Was Lebanon South Nursing & Rehab Ever Fined?

LEBANON SOUTH NURSING & REHAB has no federal fines on record. CMS issues fines when nursing homes fail to meet care standards or don't correct problems found during inspections. The absence of fines suggests the facility has either maintained compliance or corrected any issues before penalties were assessed. This is a positive indicator, though families should still review recent inspection reports for the full picture.

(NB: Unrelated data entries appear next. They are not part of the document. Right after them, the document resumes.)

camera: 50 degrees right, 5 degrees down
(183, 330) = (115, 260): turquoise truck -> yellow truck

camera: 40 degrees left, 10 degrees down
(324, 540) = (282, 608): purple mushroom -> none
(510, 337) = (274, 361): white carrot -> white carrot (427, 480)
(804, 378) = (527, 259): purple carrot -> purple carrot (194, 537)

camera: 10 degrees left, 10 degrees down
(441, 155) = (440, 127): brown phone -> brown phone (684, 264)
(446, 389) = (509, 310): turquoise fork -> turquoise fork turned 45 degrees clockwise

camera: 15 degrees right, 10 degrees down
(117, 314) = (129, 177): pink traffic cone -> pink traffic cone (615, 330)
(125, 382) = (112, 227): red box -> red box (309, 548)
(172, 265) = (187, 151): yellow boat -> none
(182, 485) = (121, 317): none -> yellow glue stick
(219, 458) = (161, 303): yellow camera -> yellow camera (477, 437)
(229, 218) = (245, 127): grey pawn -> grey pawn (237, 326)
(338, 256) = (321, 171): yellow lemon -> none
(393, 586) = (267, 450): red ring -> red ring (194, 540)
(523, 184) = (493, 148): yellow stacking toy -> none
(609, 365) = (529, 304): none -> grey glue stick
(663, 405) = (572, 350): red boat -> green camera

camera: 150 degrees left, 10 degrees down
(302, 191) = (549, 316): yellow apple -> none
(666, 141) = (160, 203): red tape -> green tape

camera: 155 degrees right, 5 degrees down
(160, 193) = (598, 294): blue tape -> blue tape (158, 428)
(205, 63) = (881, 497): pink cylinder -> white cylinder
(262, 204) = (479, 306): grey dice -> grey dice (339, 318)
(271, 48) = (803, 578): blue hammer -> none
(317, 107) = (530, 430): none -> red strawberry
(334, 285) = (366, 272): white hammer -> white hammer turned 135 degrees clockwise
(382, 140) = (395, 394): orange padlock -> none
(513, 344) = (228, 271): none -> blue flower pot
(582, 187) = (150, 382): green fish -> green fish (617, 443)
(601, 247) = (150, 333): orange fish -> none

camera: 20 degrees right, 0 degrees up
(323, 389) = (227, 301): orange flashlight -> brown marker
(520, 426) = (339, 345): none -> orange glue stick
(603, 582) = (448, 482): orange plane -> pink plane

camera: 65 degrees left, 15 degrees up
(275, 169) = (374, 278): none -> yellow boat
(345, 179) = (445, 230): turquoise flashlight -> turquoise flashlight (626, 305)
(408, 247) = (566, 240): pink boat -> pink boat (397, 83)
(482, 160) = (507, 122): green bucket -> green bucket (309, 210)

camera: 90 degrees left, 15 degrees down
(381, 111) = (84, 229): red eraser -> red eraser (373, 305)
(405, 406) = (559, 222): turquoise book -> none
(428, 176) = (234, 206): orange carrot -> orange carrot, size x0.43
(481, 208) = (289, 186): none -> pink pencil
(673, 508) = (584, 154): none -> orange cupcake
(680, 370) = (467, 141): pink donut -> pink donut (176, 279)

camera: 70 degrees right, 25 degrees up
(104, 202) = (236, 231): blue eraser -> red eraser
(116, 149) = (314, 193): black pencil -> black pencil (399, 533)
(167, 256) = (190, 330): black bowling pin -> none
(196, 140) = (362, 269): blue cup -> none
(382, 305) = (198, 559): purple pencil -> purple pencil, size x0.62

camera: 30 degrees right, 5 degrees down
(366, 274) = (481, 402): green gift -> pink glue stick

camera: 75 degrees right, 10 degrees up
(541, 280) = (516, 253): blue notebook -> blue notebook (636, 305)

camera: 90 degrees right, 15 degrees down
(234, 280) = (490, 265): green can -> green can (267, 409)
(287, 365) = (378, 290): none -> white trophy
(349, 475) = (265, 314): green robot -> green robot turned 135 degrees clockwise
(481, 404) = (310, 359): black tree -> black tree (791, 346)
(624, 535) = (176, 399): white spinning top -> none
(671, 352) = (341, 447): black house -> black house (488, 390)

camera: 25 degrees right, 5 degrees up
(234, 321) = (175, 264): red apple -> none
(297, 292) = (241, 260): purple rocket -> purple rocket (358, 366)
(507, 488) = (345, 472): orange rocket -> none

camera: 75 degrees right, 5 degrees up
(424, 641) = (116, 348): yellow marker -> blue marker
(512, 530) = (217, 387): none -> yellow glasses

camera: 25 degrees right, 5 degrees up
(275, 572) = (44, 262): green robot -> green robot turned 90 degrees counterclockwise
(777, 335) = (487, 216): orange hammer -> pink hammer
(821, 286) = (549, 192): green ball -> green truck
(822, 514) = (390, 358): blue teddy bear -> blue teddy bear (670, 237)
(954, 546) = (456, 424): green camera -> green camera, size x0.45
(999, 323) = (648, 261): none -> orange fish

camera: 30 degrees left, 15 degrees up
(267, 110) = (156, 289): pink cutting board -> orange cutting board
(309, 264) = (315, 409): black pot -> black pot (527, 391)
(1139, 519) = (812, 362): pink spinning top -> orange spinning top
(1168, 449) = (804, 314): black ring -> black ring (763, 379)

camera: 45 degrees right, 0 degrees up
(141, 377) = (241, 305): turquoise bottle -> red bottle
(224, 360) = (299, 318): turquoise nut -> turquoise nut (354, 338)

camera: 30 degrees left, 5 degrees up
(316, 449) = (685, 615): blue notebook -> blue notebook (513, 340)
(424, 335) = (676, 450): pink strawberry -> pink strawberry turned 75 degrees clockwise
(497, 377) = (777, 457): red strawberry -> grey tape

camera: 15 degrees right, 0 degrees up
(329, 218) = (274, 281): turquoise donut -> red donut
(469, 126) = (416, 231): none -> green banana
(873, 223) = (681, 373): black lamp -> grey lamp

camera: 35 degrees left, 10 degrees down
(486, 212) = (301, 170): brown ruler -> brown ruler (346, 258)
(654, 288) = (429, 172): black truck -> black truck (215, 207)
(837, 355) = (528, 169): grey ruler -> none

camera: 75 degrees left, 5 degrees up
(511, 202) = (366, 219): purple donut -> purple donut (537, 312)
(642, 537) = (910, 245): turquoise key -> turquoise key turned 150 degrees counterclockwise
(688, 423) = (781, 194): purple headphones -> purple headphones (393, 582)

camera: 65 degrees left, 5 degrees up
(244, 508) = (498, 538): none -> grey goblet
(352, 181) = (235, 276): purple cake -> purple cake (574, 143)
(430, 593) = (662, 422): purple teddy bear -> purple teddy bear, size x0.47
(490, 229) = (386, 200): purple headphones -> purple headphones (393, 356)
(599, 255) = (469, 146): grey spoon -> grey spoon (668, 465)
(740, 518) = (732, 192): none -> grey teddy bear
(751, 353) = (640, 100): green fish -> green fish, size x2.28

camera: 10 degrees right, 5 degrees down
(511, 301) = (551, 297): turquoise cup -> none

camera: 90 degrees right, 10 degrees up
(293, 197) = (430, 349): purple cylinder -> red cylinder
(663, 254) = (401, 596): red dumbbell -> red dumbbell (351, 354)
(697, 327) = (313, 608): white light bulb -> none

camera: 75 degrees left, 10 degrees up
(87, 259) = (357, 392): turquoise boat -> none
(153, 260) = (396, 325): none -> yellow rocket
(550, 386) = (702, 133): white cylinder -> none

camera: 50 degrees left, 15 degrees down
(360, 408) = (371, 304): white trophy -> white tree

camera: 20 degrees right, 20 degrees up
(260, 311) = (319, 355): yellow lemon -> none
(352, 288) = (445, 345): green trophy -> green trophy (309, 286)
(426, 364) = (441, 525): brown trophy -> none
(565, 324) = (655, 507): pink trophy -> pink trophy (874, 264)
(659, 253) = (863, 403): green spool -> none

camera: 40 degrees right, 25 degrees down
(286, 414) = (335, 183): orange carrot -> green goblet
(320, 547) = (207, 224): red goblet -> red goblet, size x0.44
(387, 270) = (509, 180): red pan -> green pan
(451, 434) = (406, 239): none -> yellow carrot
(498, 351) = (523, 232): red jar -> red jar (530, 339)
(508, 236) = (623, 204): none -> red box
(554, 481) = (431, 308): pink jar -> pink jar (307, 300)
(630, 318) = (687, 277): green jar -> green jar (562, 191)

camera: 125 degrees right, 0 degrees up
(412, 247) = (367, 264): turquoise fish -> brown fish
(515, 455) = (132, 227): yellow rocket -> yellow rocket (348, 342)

Is Lebanon South Nursing & Rehab on Any Federal Watch List?

LEBANON SOUTH NURSING & REHAB is not on any federal watch list. The most significant is the Special Focus Facility (SFF) program, which identifies the bottom 1% of nursing homes nationally based on persistent, serious quality problems. Not being on this list means the facility has avoided the pattern of deficiencies that triggers enhanced federal oversight. This is a positive indicator, though families should still review the facility's inspection history directly.